文化庁は25日、地域の歴史的魅力や特色を伝える伝統・文化のストーリーを認定し、観光資源として活用する「日本遺産」の2016年度認定結果を発表した。愛媛県今治市と広島県尾道市が共同申請した「『日本最大の海賊』の本拠地・芸予諸島―よみがえる村上海賊『Murakami KAIZOKU』の記憶」をはじめ、19府県80市町村の19件が選ばれた。
 日本遺産は伝統文化を物語仕立てで国内外に発信し、地域活性化につなげようと15年度に新設された。テーマを設定し、建造物や遺跡・名勝地、祭りなど地域で受け継がれる有形・無形の文化財群で構成する。国は20年東京五輪までに100件程度を認定する方針で、初回の昨年は「四国遍路-回遊型巡礼路と独自の巡礼文化」(四国4県)など18件が選ばれた。
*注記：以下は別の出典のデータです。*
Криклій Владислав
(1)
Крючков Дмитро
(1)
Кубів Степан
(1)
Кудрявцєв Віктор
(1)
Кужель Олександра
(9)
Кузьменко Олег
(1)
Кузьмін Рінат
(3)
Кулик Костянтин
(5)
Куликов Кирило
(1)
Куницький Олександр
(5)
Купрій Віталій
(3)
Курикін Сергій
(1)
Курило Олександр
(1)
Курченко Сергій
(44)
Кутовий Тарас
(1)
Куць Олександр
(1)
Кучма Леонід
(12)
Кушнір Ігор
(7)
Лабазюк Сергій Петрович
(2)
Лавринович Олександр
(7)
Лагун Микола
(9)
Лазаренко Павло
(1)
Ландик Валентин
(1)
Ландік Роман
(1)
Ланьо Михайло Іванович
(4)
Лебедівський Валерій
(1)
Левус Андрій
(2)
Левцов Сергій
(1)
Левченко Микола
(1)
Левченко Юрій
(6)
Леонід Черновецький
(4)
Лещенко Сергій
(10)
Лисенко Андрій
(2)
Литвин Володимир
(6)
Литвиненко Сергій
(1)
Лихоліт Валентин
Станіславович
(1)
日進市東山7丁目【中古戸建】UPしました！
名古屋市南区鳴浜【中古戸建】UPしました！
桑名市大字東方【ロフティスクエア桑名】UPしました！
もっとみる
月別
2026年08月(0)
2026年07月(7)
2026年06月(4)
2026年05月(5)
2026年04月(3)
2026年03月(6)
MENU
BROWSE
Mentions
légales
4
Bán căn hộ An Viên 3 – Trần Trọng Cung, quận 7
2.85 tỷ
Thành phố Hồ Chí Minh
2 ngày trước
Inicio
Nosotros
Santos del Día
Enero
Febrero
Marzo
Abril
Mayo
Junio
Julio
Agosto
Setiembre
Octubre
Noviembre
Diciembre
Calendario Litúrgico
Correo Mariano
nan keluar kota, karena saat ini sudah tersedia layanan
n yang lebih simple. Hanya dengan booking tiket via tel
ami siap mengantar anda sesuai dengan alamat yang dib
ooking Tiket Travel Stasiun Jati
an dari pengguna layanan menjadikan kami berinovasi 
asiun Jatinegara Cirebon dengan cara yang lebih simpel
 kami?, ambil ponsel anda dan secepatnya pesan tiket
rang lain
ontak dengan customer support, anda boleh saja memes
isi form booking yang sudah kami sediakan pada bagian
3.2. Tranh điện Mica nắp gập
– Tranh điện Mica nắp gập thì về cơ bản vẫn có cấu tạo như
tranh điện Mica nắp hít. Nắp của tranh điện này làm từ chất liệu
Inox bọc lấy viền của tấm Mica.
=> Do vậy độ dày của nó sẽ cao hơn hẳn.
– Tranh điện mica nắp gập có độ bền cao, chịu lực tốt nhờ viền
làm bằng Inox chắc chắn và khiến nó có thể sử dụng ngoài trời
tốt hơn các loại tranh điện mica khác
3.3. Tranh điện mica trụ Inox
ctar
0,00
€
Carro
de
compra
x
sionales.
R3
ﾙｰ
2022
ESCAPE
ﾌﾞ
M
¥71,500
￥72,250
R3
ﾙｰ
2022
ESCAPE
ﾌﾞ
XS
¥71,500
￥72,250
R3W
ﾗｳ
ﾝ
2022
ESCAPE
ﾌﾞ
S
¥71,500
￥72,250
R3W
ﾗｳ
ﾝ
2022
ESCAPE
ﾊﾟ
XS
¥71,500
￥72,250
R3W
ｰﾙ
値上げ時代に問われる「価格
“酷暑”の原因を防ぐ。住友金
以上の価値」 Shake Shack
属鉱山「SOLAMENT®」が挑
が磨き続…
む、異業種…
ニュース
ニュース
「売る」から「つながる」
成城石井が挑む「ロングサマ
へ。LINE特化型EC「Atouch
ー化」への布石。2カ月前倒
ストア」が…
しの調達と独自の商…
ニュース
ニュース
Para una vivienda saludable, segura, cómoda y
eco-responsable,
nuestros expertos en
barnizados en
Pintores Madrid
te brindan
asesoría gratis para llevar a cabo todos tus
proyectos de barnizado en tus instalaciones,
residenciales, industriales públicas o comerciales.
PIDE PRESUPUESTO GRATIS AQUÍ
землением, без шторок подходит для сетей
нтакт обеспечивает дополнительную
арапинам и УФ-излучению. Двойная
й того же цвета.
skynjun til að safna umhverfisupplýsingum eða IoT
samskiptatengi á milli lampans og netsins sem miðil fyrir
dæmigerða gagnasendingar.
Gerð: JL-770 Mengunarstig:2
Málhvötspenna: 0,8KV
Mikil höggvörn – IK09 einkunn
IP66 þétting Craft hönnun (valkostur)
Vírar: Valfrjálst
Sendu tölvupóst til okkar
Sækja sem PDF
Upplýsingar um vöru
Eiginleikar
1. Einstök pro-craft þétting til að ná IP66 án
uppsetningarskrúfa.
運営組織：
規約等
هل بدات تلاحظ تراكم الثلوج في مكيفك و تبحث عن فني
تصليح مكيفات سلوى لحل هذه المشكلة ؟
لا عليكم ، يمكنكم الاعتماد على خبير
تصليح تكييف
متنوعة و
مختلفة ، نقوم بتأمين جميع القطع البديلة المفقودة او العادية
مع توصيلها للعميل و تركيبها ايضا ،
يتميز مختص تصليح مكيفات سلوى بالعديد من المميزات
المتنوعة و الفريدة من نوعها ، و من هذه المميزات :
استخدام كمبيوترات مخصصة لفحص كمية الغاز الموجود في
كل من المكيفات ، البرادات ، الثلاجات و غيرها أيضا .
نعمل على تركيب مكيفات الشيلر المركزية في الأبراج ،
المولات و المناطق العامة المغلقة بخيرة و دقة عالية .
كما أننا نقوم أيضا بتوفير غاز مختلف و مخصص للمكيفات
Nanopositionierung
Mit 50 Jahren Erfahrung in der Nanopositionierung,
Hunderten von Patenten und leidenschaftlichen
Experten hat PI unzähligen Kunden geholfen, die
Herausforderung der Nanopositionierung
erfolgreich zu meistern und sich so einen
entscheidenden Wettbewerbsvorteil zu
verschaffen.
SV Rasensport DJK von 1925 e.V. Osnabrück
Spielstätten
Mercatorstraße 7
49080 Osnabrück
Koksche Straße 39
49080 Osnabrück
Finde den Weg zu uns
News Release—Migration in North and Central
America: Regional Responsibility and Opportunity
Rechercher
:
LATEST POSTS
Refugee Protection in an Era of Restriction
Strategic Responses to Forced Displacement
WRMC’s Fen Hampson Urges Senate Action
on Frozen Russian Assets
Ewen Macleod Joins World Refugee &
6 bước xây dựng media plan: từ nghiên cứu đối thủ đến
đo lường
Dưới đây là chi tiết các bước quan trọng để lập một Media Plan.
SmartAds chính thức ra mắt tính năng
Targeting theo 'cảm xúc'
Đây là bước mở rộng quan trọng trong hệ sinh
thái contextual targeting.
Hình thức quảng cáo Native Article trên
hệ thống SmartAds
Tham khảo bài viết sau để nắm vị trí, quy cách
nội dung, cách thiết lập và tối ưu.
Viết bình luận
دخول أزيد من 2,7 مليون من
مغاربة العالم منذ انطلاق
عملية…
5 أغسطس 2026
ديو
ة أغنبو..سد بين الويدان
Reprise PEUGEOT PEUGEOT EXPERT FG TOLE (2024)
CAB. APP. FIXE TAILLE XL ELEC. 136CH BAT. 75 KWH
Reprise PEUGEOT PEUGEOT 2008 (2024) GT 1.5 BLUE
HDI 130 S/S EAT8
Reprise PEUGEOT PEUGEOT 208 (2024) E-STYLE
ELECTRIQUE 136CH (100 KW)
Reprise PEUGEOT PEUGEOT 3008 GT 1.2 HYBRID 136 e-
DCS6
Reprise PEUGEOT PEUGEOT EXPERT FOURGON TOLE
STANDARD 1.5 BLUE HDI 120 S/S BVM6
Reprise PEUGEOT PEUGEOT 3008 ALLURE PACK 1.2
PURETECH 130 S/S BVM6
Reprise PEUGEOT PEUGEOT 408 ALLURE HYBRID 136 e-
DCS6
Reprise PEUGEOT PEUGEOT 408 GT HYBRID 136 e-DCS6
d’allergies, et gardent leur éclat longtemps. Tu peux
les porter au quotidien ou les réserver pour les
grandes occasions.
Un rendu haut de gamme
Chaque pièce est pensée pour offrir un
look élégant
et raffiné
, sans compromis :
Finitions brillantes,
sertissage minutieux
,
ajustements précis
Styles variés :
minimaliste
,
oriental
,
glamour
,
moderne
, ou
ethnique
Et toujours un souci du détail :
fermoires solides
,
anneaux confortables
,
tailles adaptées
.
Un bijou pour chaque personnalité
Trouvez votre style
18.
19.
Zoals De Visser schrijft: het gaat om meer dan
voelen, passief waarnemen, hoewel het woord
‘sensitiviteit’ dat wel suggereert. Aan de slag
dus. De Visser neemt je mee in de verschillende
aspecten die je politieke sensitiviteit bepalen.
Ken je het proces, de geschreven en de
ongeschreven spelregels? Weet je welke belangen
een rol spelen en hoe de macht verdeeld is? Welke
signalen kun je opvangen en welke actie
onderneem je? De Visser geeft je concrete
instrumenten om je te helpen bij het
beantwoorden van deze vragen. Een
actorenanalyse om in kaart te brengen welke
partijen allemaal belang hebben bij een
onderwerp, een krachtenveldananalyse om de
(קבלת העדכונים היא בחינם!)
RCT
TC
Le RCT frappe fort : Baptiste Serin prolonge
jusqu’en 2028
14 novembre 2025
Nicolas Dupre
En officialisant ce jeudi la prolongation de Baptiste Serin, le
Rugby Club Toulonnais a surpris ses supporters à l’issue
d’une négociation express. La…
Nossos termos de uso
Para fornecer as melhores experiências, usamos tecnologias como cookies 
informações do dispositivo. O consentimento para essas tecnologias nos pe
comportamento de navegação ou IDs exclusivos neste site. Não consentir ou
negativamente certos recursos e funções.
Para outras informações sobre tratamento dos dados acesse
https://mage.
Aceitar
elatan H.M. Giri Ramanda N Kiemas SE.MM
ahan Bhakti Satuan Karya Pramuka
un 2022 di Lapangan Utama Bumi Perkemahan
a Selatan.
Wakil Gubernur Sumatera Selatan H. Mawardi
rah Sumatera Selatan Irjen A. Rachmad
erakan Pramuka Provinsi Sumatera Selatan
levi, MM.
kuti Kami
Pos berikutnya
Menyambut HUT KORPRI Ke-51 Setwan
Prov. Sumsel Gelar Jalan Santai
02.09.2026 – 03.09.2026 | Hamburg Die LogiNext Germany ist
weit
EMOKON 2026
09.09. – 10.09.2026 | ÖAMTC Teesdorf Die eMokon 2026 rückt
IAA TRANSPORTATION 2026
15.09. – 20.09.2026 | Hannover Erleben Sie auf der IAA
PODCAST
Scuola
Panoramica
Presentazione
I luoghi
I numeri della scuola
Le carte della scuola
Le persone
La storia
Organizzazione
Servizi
 今治、尾道両市は、戦国時代に来日したポルトガルの宣教師ルイス・フロイスが「日本最大の海賊」と表現し、瀬戸内海の交易や流通の秩序を支えた村上海賊をテーマとし、本拠地の芸予諸島で海賊の歴史を体感できるとアピール。瀬戸内しまなみ海道沿線に点在する城跡や大山祇神社(今治市大三島町宮浦)に奉納された武具類、伝統料理「水軍鍋」など計42件の文化財で構成した。